There has been no shortage of animated talking animals at the theatres in recent years but the mobbed-up penguins of Madagascar, Chicken Little’s paranoia and The Wild’s sarcastic koala mostly make me long for the days of Dr. Dolittle, where our four legged friends didn’t burst into song and the humans got all the funny lines. With the release of Over the Hedge there is, finally, a talking animal movie that didn’t make me long for Penguin Pie, Lion Fricassee or any other carnivorous delight.
The film, based on a long-running comic strip of the same name, gently pokes fun at modern life, satirizing North America’s love affair with conspicuous consumption. The story revolves around a loosely knit family of cute woodland animals—who look like they wandered into frame from a 1940s Disney cartoon—who awaken from their winter hibernation only to find that half their forest has been leveled to make way for a pristine housing development.
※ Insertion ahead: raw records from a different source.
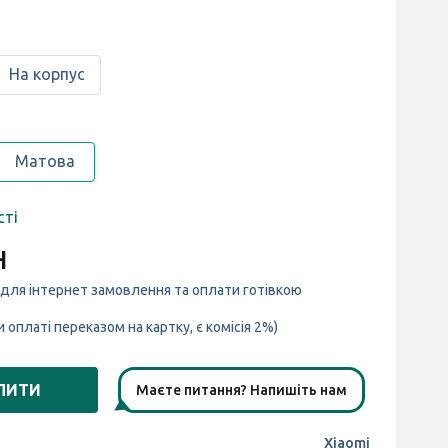
На корпус
Матова
сті
н
 для інтернет замовлення та оплати готівкою
и оплаті переказом на картку, є комісія 2%)
ПИТИ
Маєте питання? Напишіть нам
Xiaomi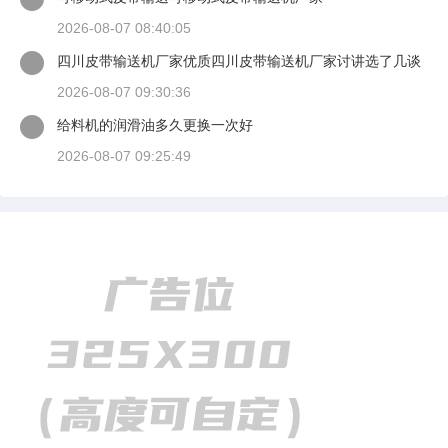
2026-08-07 08:40:05
四川皮带输送机厂家优质四川皮带输送机厂家讨讲选了几谈
适装四川皮带输送机
2026-08-07 09:30:36
给料机的润滑油多久更换一次好
2026-08-07 09:25:49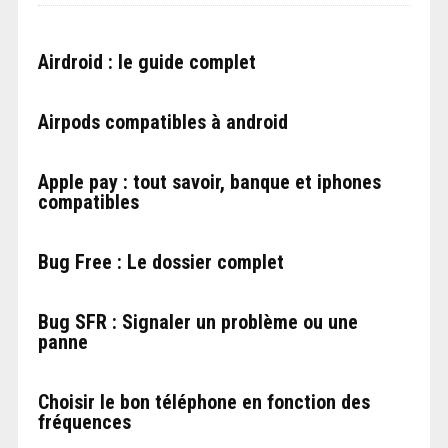
Airdroid : le guide complet
Airpods compatibles à android
Apple pay : tout savoir, banque et iphones
compatibles
Bug Free : Le dossier complet
Bug SFR : Signaler un problème ou une
panne
Choisir le bon téléphone en fonction des
fréquences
Instead of foraging for food in the forest they fall under the spell of a devious raccoon named RJ who convinces them to raid the suburban mansions, bulging with junk food, that lie just over the hedge from their woodland home. The humans don’t react kindly to this merry band of thieves and hire an exterminator to eliminate them.
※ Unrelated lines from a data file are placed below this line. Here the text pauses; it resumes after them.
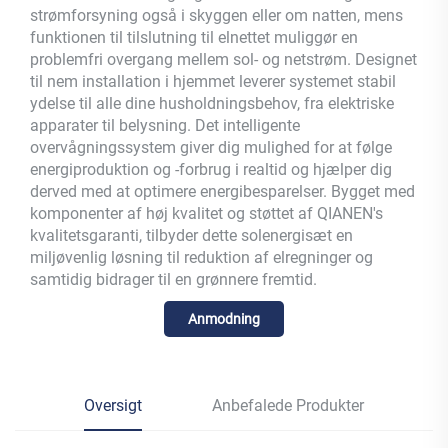
strømforsyning også i skyggen eller om natten, mens
funktionen til tilslutning til elnettet muliggør en
problemfri overgang mellem sol- og netstrøm. Designet
til nem installation i hjemmet leverer systemet stabil
ydelse til alle dine husholdningsbehov, fra elektriske
apparater til belysning. Det intelligente
overvågningssystem giver dig mulighed for at følge
energiproduktion og -forbrug i realtid og hjælper dig
derved med at optimere energibesparelser. Bygget med
komponenter af høj kvalitet og støttet af QIANEN's
kvalitetsgaranti, tilbyder dette solenergisæt en
miljøvenlig løsning til reduktion af elregninger og
samtidig bidrager til en grønnere fremtid.
Anmodning
Oversigt
Anbefalede Produkter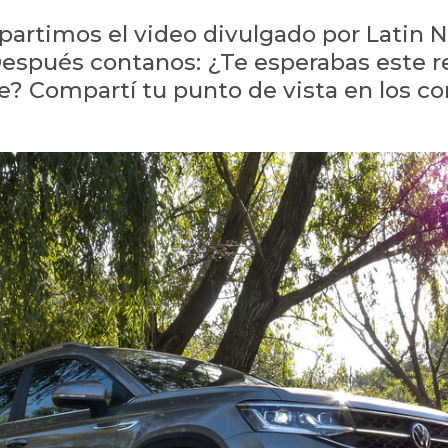
partimos el video divulgado por Latin 
espués contanos: ¿Te esperabas este r
? Compartí tu punto de vista en los c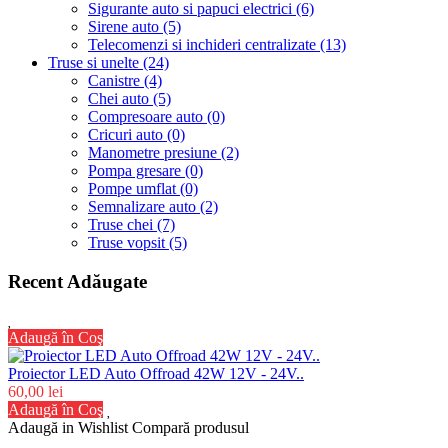
Sigurante auto si papuci electrici (6)
Sirene auto (5)
Telecomenzi si inchideri centralizate (13)
Truse si unelte (24)
Canistre (4)
Chei auto (5)
Compresoare auto (0)
Cricuri auto (0)
Manometre presiune (2)
Pompa gresare (0)
Pompe umflat (0)
Semnalizare auto (2)
Truse chei (7)
Truse vopsit (5)
Recent Adăugate
Adaugă în Coş
Proiector LED Auto Offroad 42W 12V - 24V..
60,00 lei
Adaugă în Coş
Adaugă in Wishlist
Compară produsul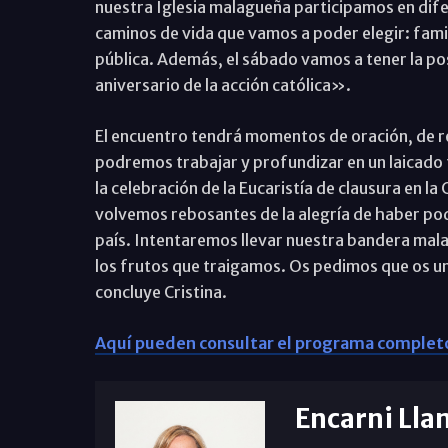
nuestra Iglesia malagueña participamos en difer
caminos de vida que vamos a poder elegir: famil
pública. Además, el sábado vamos a tener la po
aniversario de la acción católica».
El encuentro tendrá momentos de oración, de r
podremos trabajar y profundizar en un laicad
la celebración de la Eucaristía de clausura en la
volvemos rebosantes de la alegría de haber pod
país. Intentaremos llevar nuestra bandera ma
los frutos que traigamos. Os pedimos que os un
concluye Cristina.
Aquí pueden consultar el programa completo
Encarni Lla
The satire here isn’t particularly stinging—if you want a real comment on suburbia’s effect on the ecology ask David Suzuki—but it does make the point that North America’s green spaces are quickly being eaten up by suburbs. More to the point the movie stresses the importance of togetherness and family values.
Over the Hedge isn’t a classic like Finding Nemo—which remains the Citizen Kane of computer animated kid’s movies—but it is solid family entertainment. It contains enough amusing action sequences and good voice work from Bruce Willis as the conniving raccoon, Wanda Sykes as a seductive skunk and Eugene Levy and Catherine O’Hara as a pair of hilariously Canadian-accented porcupines to put it a tier above recent lackadaisical animated releases.